Sunlight-Lang is a purely functional, declarative, dynamically typed programming language. It is designed with functional programming beginners in mind, especially the ones who come from imperative/object-oriented and dynamically typed programming languages such as Python and JavaScript. it's extremely easy to transition from one of the aforementioned languages to Sunlight-Lang while learning actual functional programming concepts. Many people use a language like Scala, FSharp, and OCaml to transition from OO to functional, because they offer mutability, free side-effects, and sometimes even loops but some of those people, just continue programming imperatively, except in a functional language. This language is designed to avoid such pitfalls by not providing conveniences like the aforementioned ones while still being very beginner-friendly.
It does that by being extremely expressive like Haskell while providing intuitive constructs like dynamic dispatch based on arbitrary predicates, similar to that of Clojure. This language allows you to be concise and on the point while solving an arbitrary problem, by the use of a great many abstractions this language provides, for example even map
in this language is an abstract and extendable function.
But enough talk, let's see some code.
out <- "Hello World"
Ok, but what about something less trivial? Like an actual function.

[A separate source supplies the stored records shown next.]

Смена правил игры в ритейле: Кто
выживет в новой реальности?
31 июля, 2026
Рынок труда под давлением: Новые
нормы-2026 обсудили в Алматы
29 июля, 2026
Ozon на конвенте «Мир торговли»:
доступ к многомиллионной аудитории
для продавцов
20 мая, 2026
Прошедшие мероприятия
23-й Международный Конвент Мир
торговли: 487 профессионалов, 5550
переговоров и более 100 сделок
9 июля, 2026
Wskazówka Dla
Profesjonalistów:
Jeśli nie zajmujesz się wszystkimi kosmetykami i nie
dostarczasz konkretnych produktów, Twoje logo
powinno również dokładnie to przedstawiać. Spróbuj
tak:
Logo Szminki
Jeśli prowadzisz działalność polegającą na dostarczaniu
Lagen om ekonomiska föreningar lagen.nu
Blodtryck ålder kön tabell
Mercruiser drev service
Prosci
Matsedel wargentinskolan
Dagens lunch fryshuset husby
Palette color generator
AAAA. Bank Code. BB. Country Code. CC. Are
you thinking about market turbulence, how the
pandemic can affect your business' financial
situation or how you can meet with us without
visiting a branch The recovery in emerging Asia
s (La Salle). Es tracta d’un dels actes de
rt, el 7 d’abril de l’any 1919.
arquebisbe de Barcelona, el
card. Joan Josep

Here come Fibonacci.
fib: n <- if n < 2 then 1 else (fib: n-1) + (fib: n-2)
Fine, what about an actual program? Maybe output the lyrics of 99 bottles of beer
lib "*std"
lib "*IO"
class unlessZero: n
n = 0 -> []
true -> [n] .. unlessZero: n-1
bottles: i <- s .. " bottles of beer on the wall,\n" .. s .. " bottles of beer.\nTake one pass it around,\n" .. (stringify: i-1) .. " bottles of beer on the wall.\n" where
s <- stringify: i
end
bottle <- "1 bottle of beer on the wall,\n1 bottle of beer.\nTake one down, pass it around,\nNo bottles of beer on the wall."

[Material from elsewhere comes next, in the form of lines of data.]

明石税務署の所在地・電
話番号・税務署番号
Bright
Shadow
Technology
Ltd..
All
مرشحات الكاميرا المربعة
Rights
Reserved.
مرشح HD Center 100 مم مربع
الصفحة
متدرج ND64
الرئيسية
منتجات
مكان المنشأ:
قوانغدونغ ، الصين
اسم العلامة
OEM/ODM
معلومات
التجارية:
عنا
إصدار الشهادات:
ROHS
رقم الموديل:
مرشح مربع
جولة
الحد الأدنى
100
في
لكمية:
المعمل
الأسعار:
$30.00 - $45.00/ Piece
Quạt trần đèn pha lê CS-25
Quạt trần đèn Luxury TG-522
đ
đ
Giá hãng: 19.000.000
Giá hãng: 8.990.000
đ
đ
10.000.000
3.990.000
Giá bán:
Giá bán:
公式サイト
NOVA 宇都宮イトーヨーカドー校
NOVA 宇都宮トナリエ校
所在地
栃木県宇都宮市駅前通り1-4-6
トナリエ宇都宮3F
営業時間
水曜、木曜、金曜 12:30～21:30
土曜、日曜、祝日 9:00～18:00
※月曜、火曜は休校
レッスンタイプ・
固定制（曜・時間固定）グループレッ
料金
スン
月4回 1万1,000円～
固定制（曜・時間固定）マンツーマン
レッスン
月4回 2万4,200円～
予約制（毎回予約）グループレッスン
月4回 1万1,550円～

out <- mapM: (\if x = 1 then bottle else bottles: x) lcmp println, &World, unlessZero: 99
That was oddly specific but ok. So, to learn more definetly visit this page. Do definitely note that this project is still in it's pre-alpha stages so don't use it in a serious or large project.
The only editor support for now is this VSCode syntax highlighter plugin, but there's definitely more to come.